The Meaning of Winter Solstice at Door Creek Park

By Brock Woods, Madnorski Trails Chair

The sun has just set on the longest night of the year at Door Creek Park. And two dozen hardy club members just helped to inaugurate our new major east-side ski park!

12 degrees on this first day of our winter. And though many had cold hands and feet, everyone I spoke with was pleased—and warmed—by their winding ski through a picturesque, semi-wild park most had never visited before. What mostly concerned us was how to fulfill the park’s obvious ski trail potential!

This is worlds away from what many humans used to worry about on the solstice! For most of the time we have lived in northern parts of the world we have wondered on this day how we would live through the cold months ahead, before a new growing season would warm and feed us. We worried, and acted.
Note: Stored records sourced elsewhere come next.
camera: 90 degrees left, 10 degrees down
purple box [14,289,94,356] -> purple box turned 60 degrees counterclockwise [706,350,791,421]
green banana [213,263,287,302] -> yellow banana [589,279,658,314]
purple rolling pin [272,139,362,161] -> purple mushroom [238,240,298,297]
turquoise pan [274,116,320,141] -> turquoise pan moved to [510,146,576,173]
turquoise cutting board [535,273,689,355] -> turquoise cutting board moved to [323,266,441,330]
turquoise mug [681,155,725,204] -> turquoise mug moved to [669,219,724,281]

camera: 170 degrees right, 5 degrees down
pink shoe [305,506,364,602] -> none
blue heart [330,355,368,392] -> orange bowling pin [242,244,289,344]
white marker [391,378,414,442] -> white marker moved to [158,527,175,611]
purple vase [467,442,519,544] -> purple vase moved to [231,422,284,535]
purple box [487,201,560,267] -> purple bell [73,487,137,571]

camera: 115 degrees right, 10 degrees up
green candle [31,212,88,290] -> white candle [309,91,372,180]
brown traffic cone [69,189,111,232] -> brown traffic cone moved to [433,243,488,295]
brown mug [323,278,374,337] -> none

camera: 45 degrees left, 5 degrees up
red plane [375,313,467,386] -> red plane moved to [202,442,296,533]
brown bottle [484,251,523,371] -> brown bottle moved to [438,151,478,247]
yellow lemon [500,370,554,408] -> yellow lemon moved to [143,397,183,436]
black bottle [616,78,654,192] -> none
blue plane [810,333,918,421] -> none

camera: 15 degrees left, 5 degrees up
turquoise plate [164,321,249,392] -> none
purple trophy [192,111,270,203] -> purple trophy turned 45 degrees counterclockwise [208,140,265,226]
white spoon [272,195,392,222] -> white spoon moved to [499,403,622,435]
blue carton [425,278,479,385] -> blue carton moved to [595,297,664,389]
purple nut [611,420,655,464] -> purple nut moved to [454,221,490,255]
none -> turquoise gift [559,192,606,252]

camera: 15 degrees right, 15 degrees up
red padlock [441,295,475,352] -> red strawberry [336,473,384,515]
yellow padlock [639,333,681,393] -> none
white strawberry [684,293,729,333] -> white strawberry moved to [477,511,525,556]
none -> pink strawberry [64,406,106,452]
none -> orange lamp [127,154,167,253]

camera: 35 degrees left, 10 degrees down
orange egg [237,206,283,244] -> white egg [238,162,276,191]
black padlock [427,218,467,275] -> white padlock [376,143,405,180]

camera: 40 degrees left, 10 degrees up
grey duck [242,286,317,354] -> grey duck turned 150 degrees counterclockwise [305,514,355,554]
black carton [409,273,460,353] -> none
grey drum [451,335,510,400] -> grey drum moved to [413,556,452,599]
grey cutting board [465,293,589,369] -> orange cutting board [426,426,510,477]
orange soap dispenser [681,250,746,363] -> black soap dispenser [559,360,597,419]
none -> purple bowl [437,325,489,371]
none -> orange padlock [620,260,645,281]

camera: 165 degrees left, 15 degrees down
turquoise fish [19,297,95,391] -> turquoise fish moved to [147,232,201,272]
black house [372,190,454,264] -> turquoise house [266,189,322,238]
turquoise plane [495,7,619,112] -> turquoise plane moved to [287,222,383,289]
So, what did we do then to ensure enough of us would make it to keep our species alive? We learned to save, and to commit our resources in the best ways we could think of to make them last. And we partied, or prayed, or both because we just didn’t know enough to be sure…

5,000 years ago at Stonehenge on this very night thousands gathered from all over England to do these things. And a thousand years ago our skiing Norse forbears “celebrated” their Yule with 12 nights of similar activities–for the same worrisome reasons.

Some of us still note the solstice, but no more do we worry about the continued existence of our kind. We should. Again. We have used our planet to get our food and shelter in increasingly technological ways, built largely on fossil fuels, and around the use and destruction of the homes and sustenance of most of our planet’s other species. Evidence shows that this kind of subsidized existence is unlikely to continue for much longer since, like it or not, our way of life depends on the lives of the other species around us. Enough of them must have healthy places to live so we can continue to do so.

This demands change. Only about 1/6 of continents and 1/12 of oceans have any kind of protection now. It’s not enough, so two days ago the COP 15 Biodiversity Summit made a major commitment to try halting the loss of hundreds of thousands of threatened plants and animals. Almost 200 countries agreed to a landmark framework called COP15 to protect nearly 30% of Earth’s surface as refuge for wildlife by 2030, dubbed “30 by 30”.

All good, right? Well, it’s going to take perhaps $598 to $824 billion a year to get it done, and only $200 billion has been committed. What’s more, our country has never even become a party to the treaty—about the only country not to! We participated in negotiations, but our Senate would never ratify our official participation as far back as when Clinton was president!

So, what can we do? First, write every politician we can stand writing to to join the rest of the world in this effort. Also, give our fair share and perhaps even lead the world to more realistic support! Also, of course, give to your favorite conservation organization. And drive less.

Few of us in 21st century America worry much on the winter solstice about heading off to cold homes, or about what food we’ll find until next summer, but unless we make the right choices now we may have to begin worrying about more than just making it to next year. Thanks for listening!